I use the word “crime”, because there can be a bizarre “morality” lesson peddled in economics about debts, as if debts are morally suspect while credits are morally virtuous. Such thinking is unforgiveable because these debts are being incurred to avoid deaths. This is the most virtuous economic initiative undertaken in our lifetimes.

As a result, “corona debts” should not cost us anything now or in the future. Therefore, everything could be financed via 100-year, zero-interest-rate bonds that will be bought in infinite amounts by the ECB. The loan is not repaid for 100 years and, if private investors don’t want to invest, the ECB should underwrite the whole thing.
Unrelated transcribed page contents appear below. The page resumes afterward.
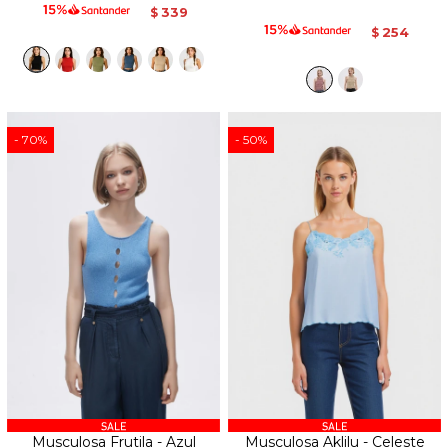
339
$
254
$
70
50
Musculosa Frutila - Azul
Musculosa Aklilu - Celeste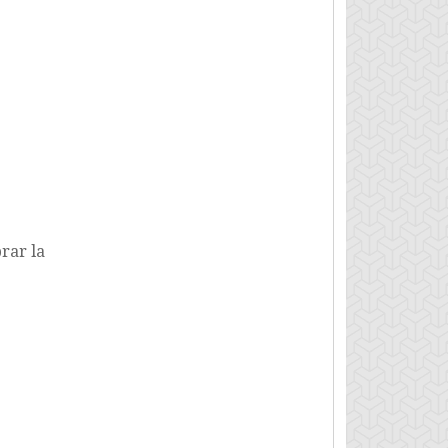
brar la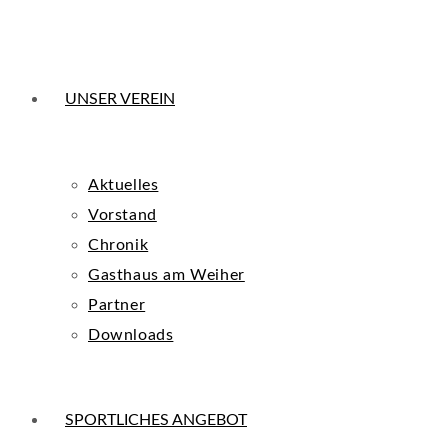
UNSER VEREIN
Aktuelles
Vorstand
Chronik
Gasthaus am Weiher
Partner
Downloads
SPORTLICHES ANGEBOT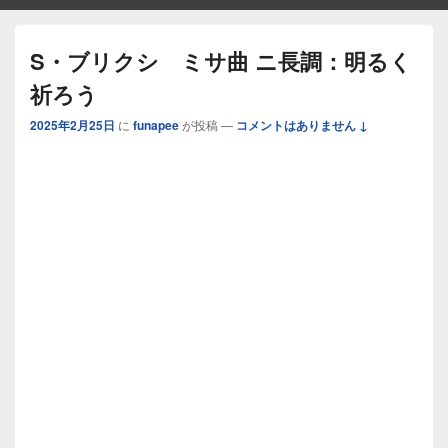
S・ブリクシ ミサ曲 ニ長調：明るく
祈ろう
2025年2月25日
に
funapee
が投稿
—
コメントはありません ↓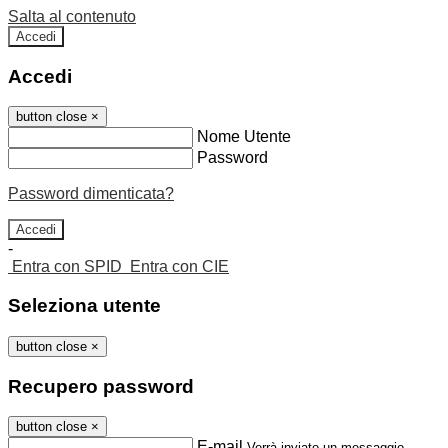
Salta al contenuto
Accedi
Accedi
button close
×
Nome Utente
Password
Password dimenticata?
-
Entra con SPID
Entra con CIE
Seleziona utente
button close
×
Recupero password
button close
×
E-mail
Verrà inviato un messaggio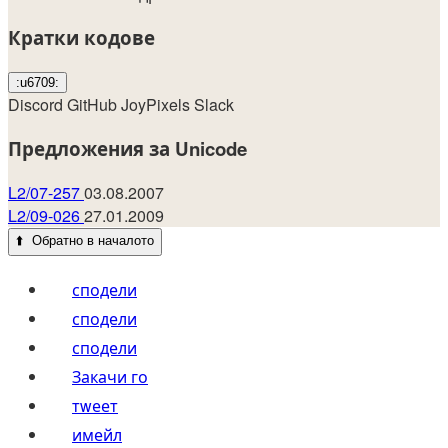
Кратки кодове
:u6709:
Discord
GitHub
JoyPixels
Slack
Предложения за Unicode
L2/07-257
03.08.2007
L2/09-026
27.01.2009
⬆️
Обратно в началото
сподели
сподели
сподели
Закачи го
тwеет
имейл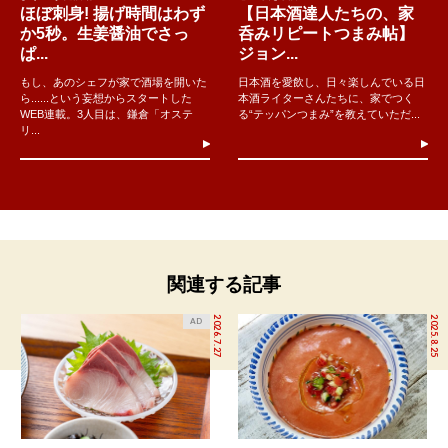
ほぼ刺身! 揚げ時間はわず
【日本酒達人たちの、家
か5秒。生姜醤油でさっ
呑みリピートつまみ帖】
ぱ...
ジョン...
もし、あのシェフが家で酒場を開いた
日本酒を愛飲し、日々楽しんでいる日
ら......という妄想からスタートした
本酒ライターさんたちに、家でつく
WEB連載。3人目は、鎌倉「オステ
る“テッパンつまみ”を教えていただ...
リ...
関連する記事
2026.7.27
2025.8.25
AD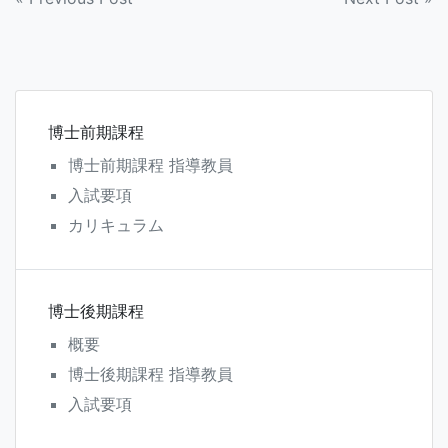
投
稿
ナ
ビ
博士前期課程
ゲ
博士前期課程 指導教員
ー
入試要項
シ
カリキュラム
ョ
ン
博士後期課程
概要
博士後期課程 指導教員
入試要項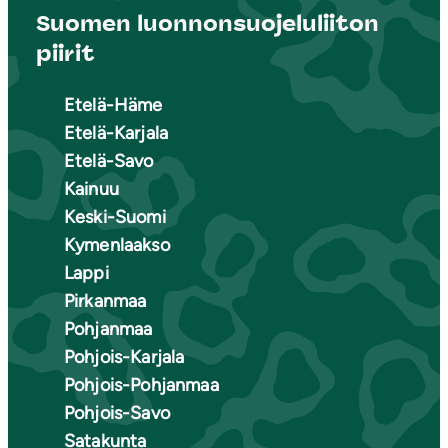
Suomen luonnonsuojeluliiton
piirit
Etelä-Häme
Etelä-Karjala
Etelä-Savo
Kainuu
Keski-Suomi
Kymenlaakso
Lappi
Pirkanmaa
Pohjanmaa
Pohjois-Karjala
Pohjois-Pohjanmaa
Pohjois-Savo
Satakunta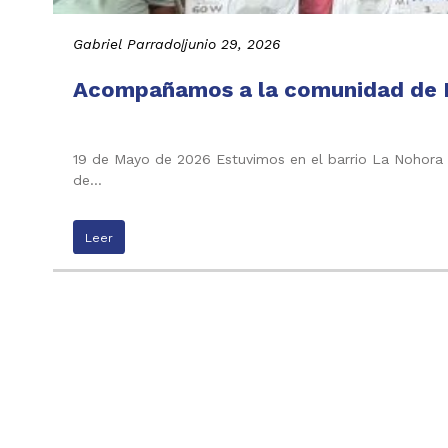
Gabriel Parrado
|
junio 29, 2026
Acompañamos a la comunidad de La
19 de Mayo de 2026 Estuvimos en el barrio La Nohora 
de…
Leer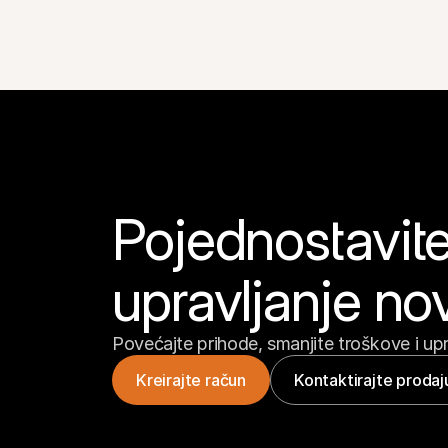
Pojednostavite 
upravljanje n
Povećajte prihode, smanjite troškove i upr
Kreirajte račun
Kontaktirajte prodaj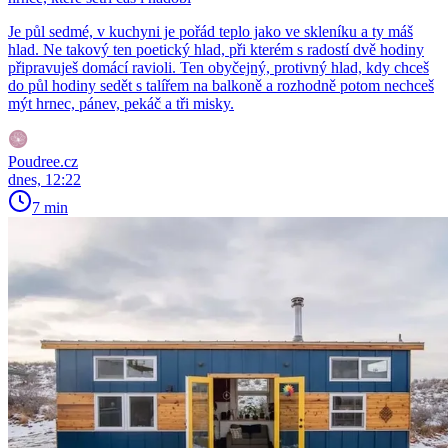
Je půl sedmé, v kuchyni je pořád teplo jako ve skleníku a ty máš
hlad. Ne takový ten poetický hlad, při kterém s radostí dvě hodiny
připravuješ domácí ravioli. Ten obyčejný, protivný hlad, kdy chceš
do půl hodiny sedět s talířem na balkoně a rozhodně potom nechceš
mýt hrnec, pánev, pekáč a tři misky.
Poudree.cz
dnes, 12:22
7 min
These are unprecedented times that demand unprecedented moves.

The ability to the ECB to act radically now is a “reward” for decades of conservative central banking. Over the years, the ECB built up credibility as a serious institution, which is why now it has permission to unleash its awesome power: the power to print money without undermining public trust.

This permission would not be given to, for example, the central bank of Zimbabwe, which has destroyed its credibility through past delinquency. An institution builds up credibility in normal times, in order to act courageously in exceptional times.

Using this latitude, we need to totally reimagine monetary economics to arrive at the solution. The governments can then “gift” money raised by the bonds directly to people’s accounts to avoid the economy being afflicted by paralysis.

Remember, this crisis is temporary. It will pass. Hibernation demands that we cocoon ourselves and our businesses as much as possible. We do this by figuring out what’s possible, rather than defaulting to old mantras, based on what is not possible.